Vor den Augen der Soldaten, die mit ihren Panzern am Straßenrand stehen, haut die Kohorte auf alles ein, was sich bewegt. Auf Frauen, auf Kinder. Ohne regierungsamtliche Duldung hätten diese berittenen Totschläger niemals ins Zentrum Kairos vorrücken können. Nun wüten sie als letztes Aufgebot eines Machthabers, den der Westen jahrzehntelang als Garant für Stabilität und Sicherheit im Nahen Osten hofierte. Es ist der dritte Versuch des Mubarak-Regimes, den Aufstand niederzuschlagen.

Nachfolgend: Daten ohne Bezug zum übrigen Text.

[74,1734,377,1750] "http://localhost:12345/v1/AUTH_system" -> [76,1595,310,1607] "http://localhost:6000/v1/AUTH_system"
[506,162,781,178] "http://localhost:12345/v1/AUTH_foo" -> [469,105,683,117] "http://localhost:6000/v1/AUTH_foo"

Der Donnerstag, die Nacht zum Freitag – über vierundzwanzig Stunden lang kämpft das alte Regime um seine Macht. Dann, am folgenden Morgen, ist es eigenartig still in der Stadt:
Wir gehen vorsichtig über verwüstete Straßen an qualmenden Barrikaden vorbei Richtung Tahrir. Ein Offizier kommt uns entgegen, streckt die Hand hin und sagt: Welcome to Egypt. Mit einem Mal wissen wir: Es ist vorbei. Die Armee, der entscheidende Machtfaktor, hat sich irgendwann in der zurückliegenden Nacht gegen Mubarak entschieden.
Freiheit, Freiheit, ruft ein Barrikadenkämpfer. Er trägt einen blutigen Kopfverband, aber darunter lacht er über das blau verschwollene Gesicht und zeigt das Victory-Zeichen.

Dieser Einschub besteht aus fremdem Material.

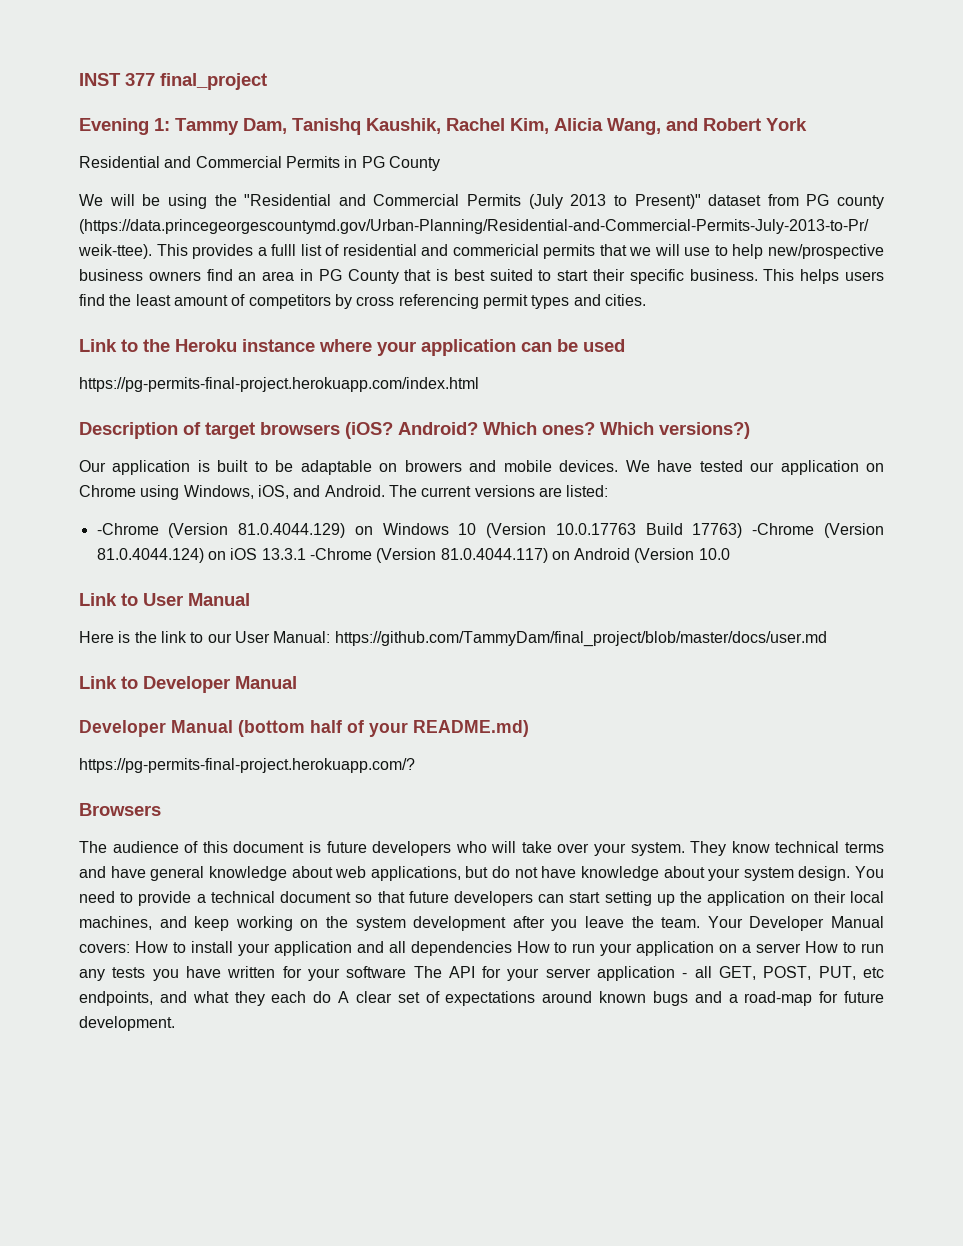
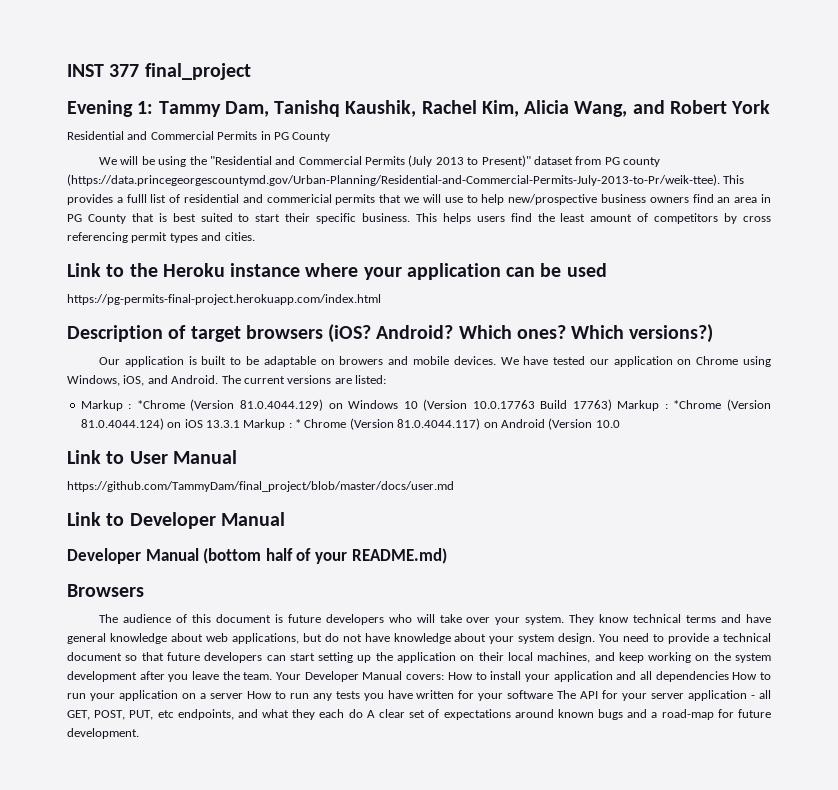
[96,523,159,535] -Chrome -> [80,400,185,411] Markup : *Chrome
[752,523,815,535] -Chrome -> [617,400,722,411] Markup : *Chrome
[309,548,372,560] -Chrome -> [243,419,347,430] Markup : * Chrome
[79,631,331,643] Here is the link to our User Manual: -> (237, 457) none
[79,758,415,773] // https://pg-permits-final-project.herokuapp.com/? -> (447, 556) none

"Das sind doch unsere Kinder, wir haben viel zu lange geschwiegen. Wir haben nichts getan, sie haben alles gemacht, wir haben sie im Stich gelassen."
Eine Frau erwischt seine Hand und bedeckt sie mit Küssen. "Frau Hanan", wehrt der Verwundete ab, "das geht doch nicht, das dürfen sie doch nicht tun". "Doch", sagt sie.
Nach 18 Tagen zwingt das Militär Mubarak zum Rücktritt. Wir wissen nicht, wie es geschah, wer es ihm sagte, wie er reagierte. Aber am frühen Abend verlässt Mubarak die ägyptische Hauptstadt und wird mit einem Militärhubschrauber nach Scharm el-Scheich ausgeflogen.